Release Signoff Checklist

Items marked with (R) are required prior to targeting to a milestone / release.

(R) Enhancement issue in release milestone, which links to KEP dir in kubernetes/enhancements (not the initial KEP PR)
(R) KEP approvers have approved the KEP status as implementable
(R) Design details are appropriately documented
(R) Test plan is in place, giving consideration to SIG Architecture and SIG Testing input (including test refactors)
(R) Graduation criteria is in place
(R) Production readiness review completed
(R) Production readiness review approved
“Implementation History” section is up-to-date for milestone
User-facing documentation has been created in kubernetes/website , for publication to kubernetes.io
Supporting documentation—e.g., additional design documents, links to mailing list discussions/SIG meetings, relevant PRs/issues, release notes

Summary

Standardize the exit codes of kubectl when the command is successful or when it fails.

Motivation

kubectl is composed of several commands and subcommands, that can deal only with functions as simple as getting the current version of server and client, to more complex functions as getting differences between a local file and the current created resource on a Kubernetes cluster, or doing some deployment roll out.

Additionally, some of those commands may call other external system commands (like an editor, or a diff command, or even a plugin).

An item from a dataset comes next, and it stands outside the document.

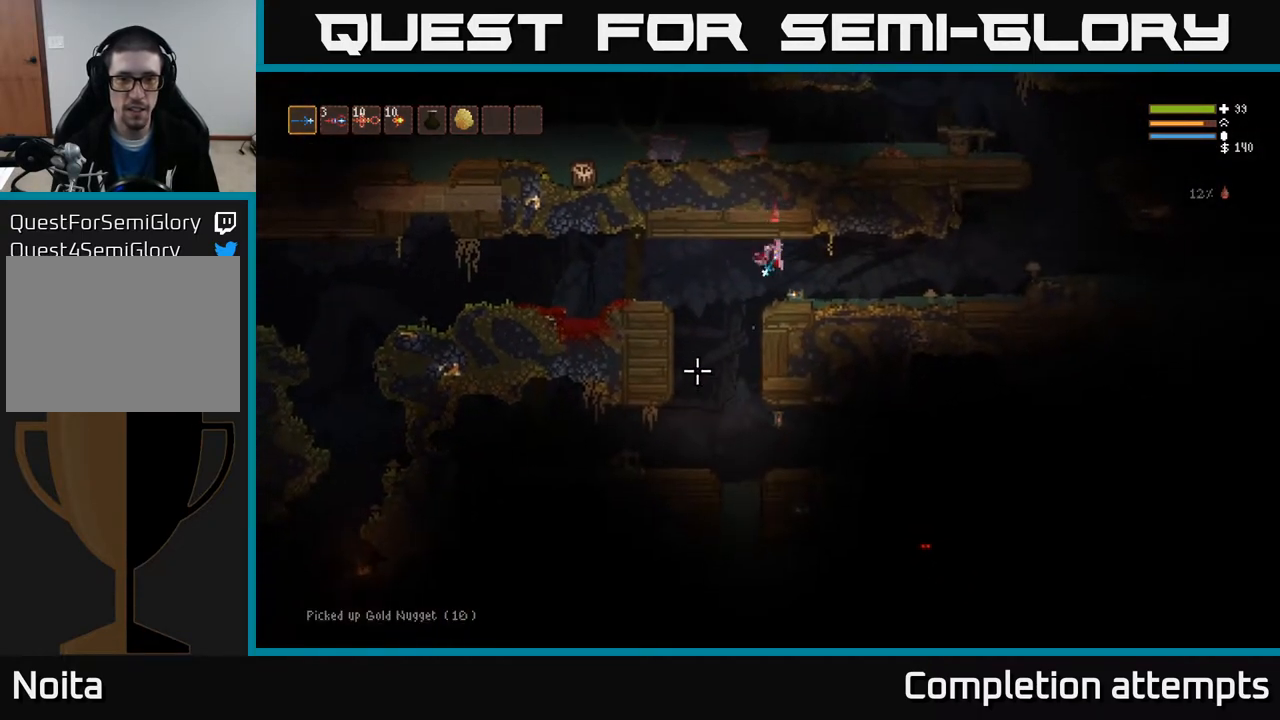
{"buttons": [], "left_stick": "center", "right_stick": "up-left", "events": [[50, "right_stick", "left"], [100, "L3", "down"], [183, "L3", "up"], [217, "left_stick", "left"], [233, "right_stick", "up-left"], [483, "left_stick", "center"]]}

This brings a complexity about assessing:

Was the command executed correctly
If not, where was the problem? On the server side? Was the certificate expired? Or the resource does not exist?
Was that a problem on the client side? Was that a problem of an external system command?

We have a number of issues across the repo, as

kubectl diff returns 1 which means “Differences were found” kubernetes #99354
Wrong error code thrown when list of a certain resource is empty kubectl #847
kubectl exec can unexpectedly exit 0 kubernetes #73056
kubectl should warn user if they attempt to authenticate to the cluster using an expired certificate[kubernetes #39767]* (https://github.com/kubernetes/kubernetes/issues/39767 )
kubectl exec doesn’t return command exit code kubernetes #26424

Goals

Document possible exit codes for kubectl
Implement the exit code common return function (maybe as a util function)
Gradually implement the exit code standardization for each command

Non-Goals

Define a different return for each internal kubectl step or each APIServer condition/return
Define a return code pattern for kubectl plugins or other external calls (we will recommend, but this is not a goal)

Proposal

Define the majority of the behaviors that a kubectl request can face:
- Possible errors on the client side.
- Possible errors on the server side.
Define a table/list of numeric error codes for each of the main cases:
- Allow external/subcommands (i.e. diff and exec) to return their exit codes unaltered as often as possible
- Exit codes generated by kubectl itself should be distinct, so as not to be confused with codes from external/subcommands
Implement a common way so commands can delegate the exit code normalization to a different function

User Stories

Story 1

Joice, the SRE of a big company is automating the deployment of the infrastructure with a lot of kubectl commands. Usually they use an external plugin to verify if the manifests are linted, and issue a warning if not. Joice wants to safelly ignore those lint errors from the plugin on the pipeline, as the exit code for linting might be well known, but wants to warn users when the apply command fails because of differences between the manifests.

Story 2

Bruce Wayne, the security administrator of the Gotham Inc company is following the development of a new product. Bruce asked for the developers to warn when a new deployment fails because of the lack of some permission, so those permissions can be updated for the pipeline to work correctly.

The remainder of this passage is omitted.